De behandeling van psychische klachten door een vrijgevestigd zorgaanbieder wordt vergoed vanuit de basisverzekering van de Zorgverzekeringswet wanneer u ouder bent dan 18 jaar. Er wordt gesproken over Generalistische Basis GGZ (BGGZ) en Gespecialiseerde GGZ (SGGZ). Praktijk van Kind tot Ouder biedt momenteel alleen Basis GGZ. 

Aan het begin van het traject wordt er een inschatting gemaakt van de zorgzwaarte en wordt er een behandelproduct gestart. Er bestaan diverse behandelproducten binnen de Basis GGZ:

  • Kort (maximaal 294 minuten, ongeveer 5 gesprekken)
  • Middel (maximaal 495 minuten, ongeveer 8 gesprekken)
  • Intensief (maximaal 750 minuten, ongeveer 11 gesprekken)

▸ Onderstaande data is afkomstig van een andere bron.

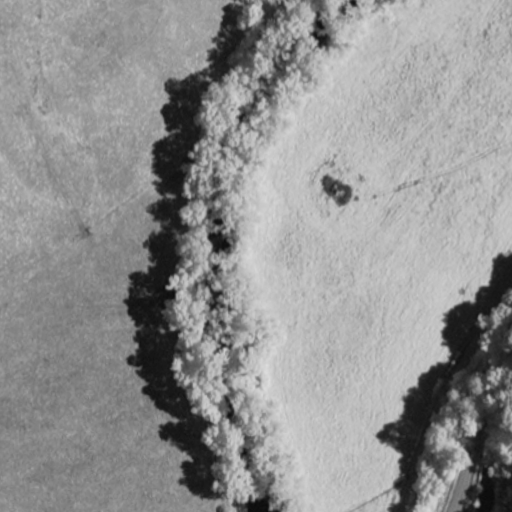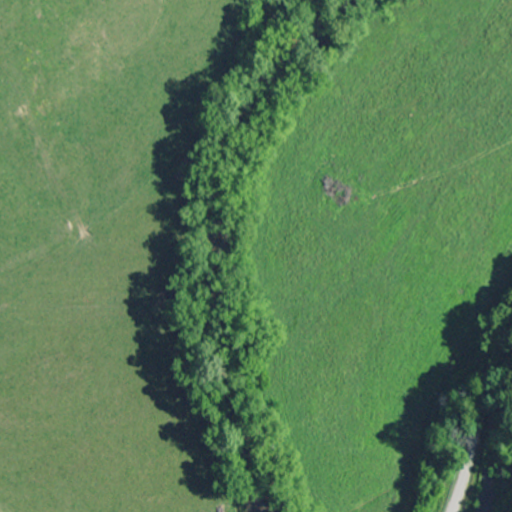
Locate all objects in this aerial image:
river: (214, 236)
road: (478, 421)
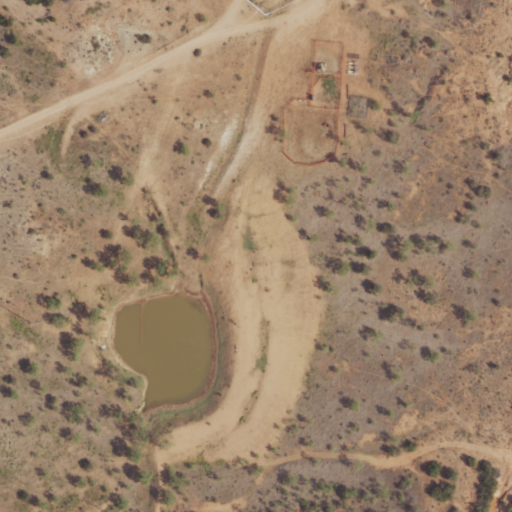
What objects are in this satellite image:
road: (231, 19)
road: (159, 64)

In de gespecialiseerde GGZ (SGGZ) kan een behandeling langer duren. Uw huisarts maakt een  inschatting en zal de verwijzing schrijven die passend is bij uw klachten. Wij kijken bij de intake of de behandeling haalbaar is binnen de Basis GGZ. Een verwijsbrief is verplicht, op deze pagina staat beschreven aan welke eisen de brief moet voldoen. 

Vergoeding

Om voor vergoeding in aanmerking te komen, moet er sprake zijn van (het vermoeden van) een in de DSM 5 beschreven stoornis (angststoornis, stemmingsstoornis, gedragsstoornis, etc). 

Er wordt na afronding van het behandeltraject een geheel behandelproduct gedeclareerd bij de zorgverzekeraar. Er worden dus geen losse gesprekken gedeclareerd. Indien er geen sprake van een in de DSM 5 beschreven stoornis blijkt te zijn, wordt u terugverwezen naar de huisarts of naar de POH GGZ.
U kunt er dan uiteraard ook voor kiezen bij de praktijk te blijven. De gesprekken worden in dat geval echter niet vergoed door uw zorgverzekeraar. Wij factureren dan aan u een bedrag van 95 euro per sessie (een sessie duurt 45 minuten).

Er is geen eigen bijdrage per gesprek. Bij volwassenen wordt wel eerst het eigen risico (385 euro in 2018) aangesproken. Het eigen risico kan hoger zijn in ruil voor premiekorting. Ga dit altijd na bij uw zorgverzekeraar. 

Zorgverzekeraars

Van Kind tot Ouder heeft met de volgende zorgverzekeraars (en alle hieraan verbonden kleinere verzekeraars) een contract afgesloten voor de Basis GGZ: Achmea, VGZ, Multizorg VRZ, CZ en DSW. Bij Menzis is het soms niet mogelijk de behandeling vergoed te krijgen, wij kunnen u hierover meer uitleggen. 
Wilt u weten welke verzekeraars er zijn of onder welke verzekeraar een kleinere verzekeraar valt? Kijk dan hier.

Door de Nederlandse Zorgautoriteit (NZa) zijn maximale tarieven vastgesteld. 

  • Onvolledig behandeltraject (maximaal 2 consulten) € 198,88
  • Basis GGZ Kort (294 minuten maximaal) € 487,26
  • Basis GGZ Middel (495 minuten maximaal) € 830,23
  • Basis GGZ Intensief (750 minuten maximaal) €1301,85
  • OVP (niet vergoed door zorgverzekeraar) € 101,03

De zorgzwaarte kan, mocht dat nodig zijn, gedurende de behandeling nog worden aangepast. 

Afzeggen afspraken

Afspraken die minder dan 24 uur van tevoren worden afgezegd, worden in rekening gebracht. Het in rekening gebrachte tarief bedraagt 50 euro. De reden hiervoor is dat de vrijgevallen plekken niet meer kunnen worden opgevuld. Deze kosten kunt u niet declareren bij uw zorgverzekeraar.